# ACTIVITY
From the first line of the listing below to the line with "hfov_deg: 6.6", print each line exactly, and nothing more. Leave out the pictures.

# EXERCISE DATA
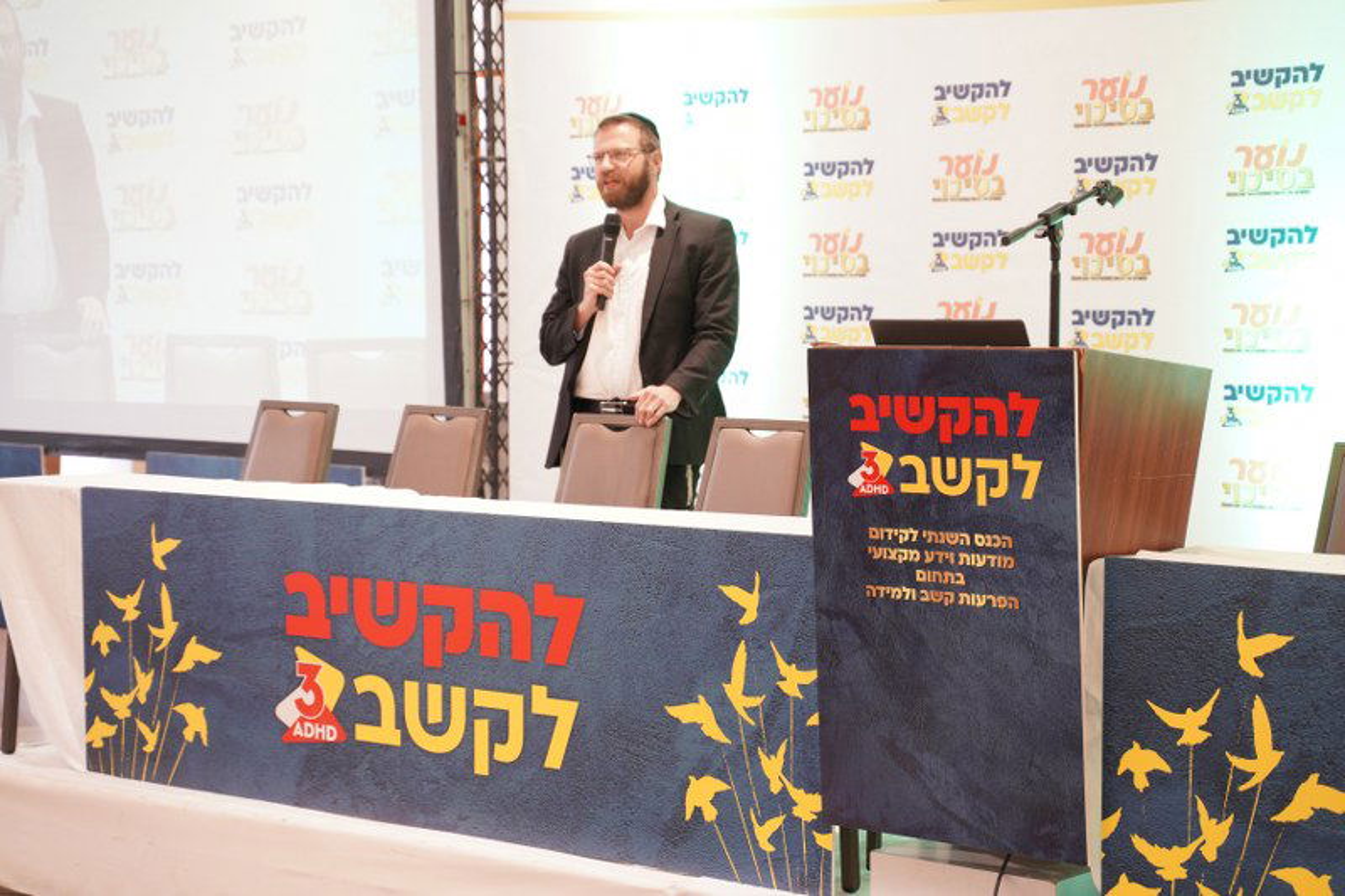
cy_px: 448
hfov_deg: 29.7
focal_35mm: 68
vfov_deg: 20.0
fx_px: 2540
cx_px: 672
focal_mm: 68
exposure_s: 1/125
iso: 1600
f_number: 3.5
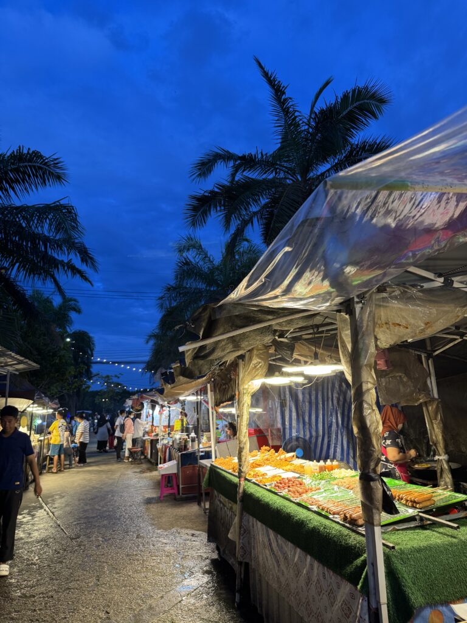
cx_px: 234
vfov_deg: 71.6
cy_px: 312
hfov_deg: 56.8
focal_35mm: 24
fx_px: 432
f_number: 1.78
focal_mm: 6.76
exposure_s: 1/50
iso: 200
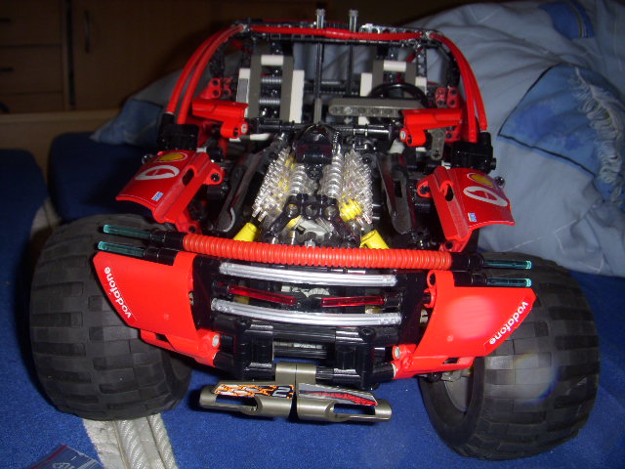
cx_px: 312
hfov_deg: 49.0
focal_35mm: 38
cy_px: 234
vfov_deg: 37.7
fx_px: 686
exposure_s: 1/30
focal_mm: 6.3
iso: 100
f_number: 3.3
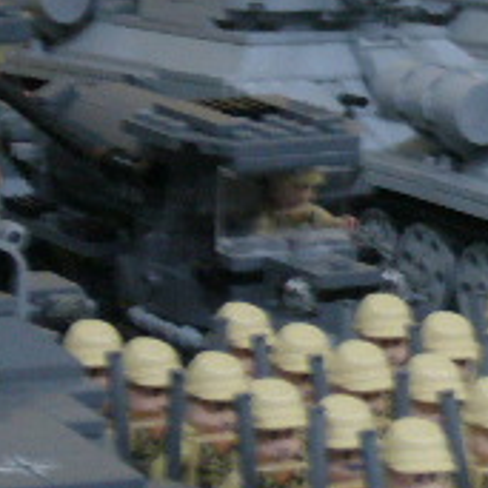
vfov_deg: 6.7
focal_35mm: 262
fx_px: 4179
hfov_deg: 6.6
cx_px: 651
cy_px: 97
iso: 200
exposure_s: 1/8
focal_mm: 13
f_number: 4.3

# TASK RESULT
cy_px: 448
hfov_deg: 29.7
focal_35mm: 68
vfov_deg: 20.0
fx_px: 2540
cx_px: 672
focal_mm: 68
exposure_s: 1/125
iso: 1600
f_number: 3.5
cx_px: 234
vfov_deg: 71.6
cy_px: 312
hfov_deg: 56.8
focal_35mm: 24
fx_px: 432
f_number: 1.78
focal_mm: 6.76
exposure_s: 1/50
iso: 200
cx_px: 312
hfov_deg: 49.0
focal_35mm: 38
cy_px: 234
vfov_deg: 37.7
fx_px: 686
exposure_s: 1/30
focal_mm: 6.3
iso: 100
f_number: 3.3
vfov_deg: 6.7
focal_35mm: 262
fx_px: 4179
hfov_deg: 6.6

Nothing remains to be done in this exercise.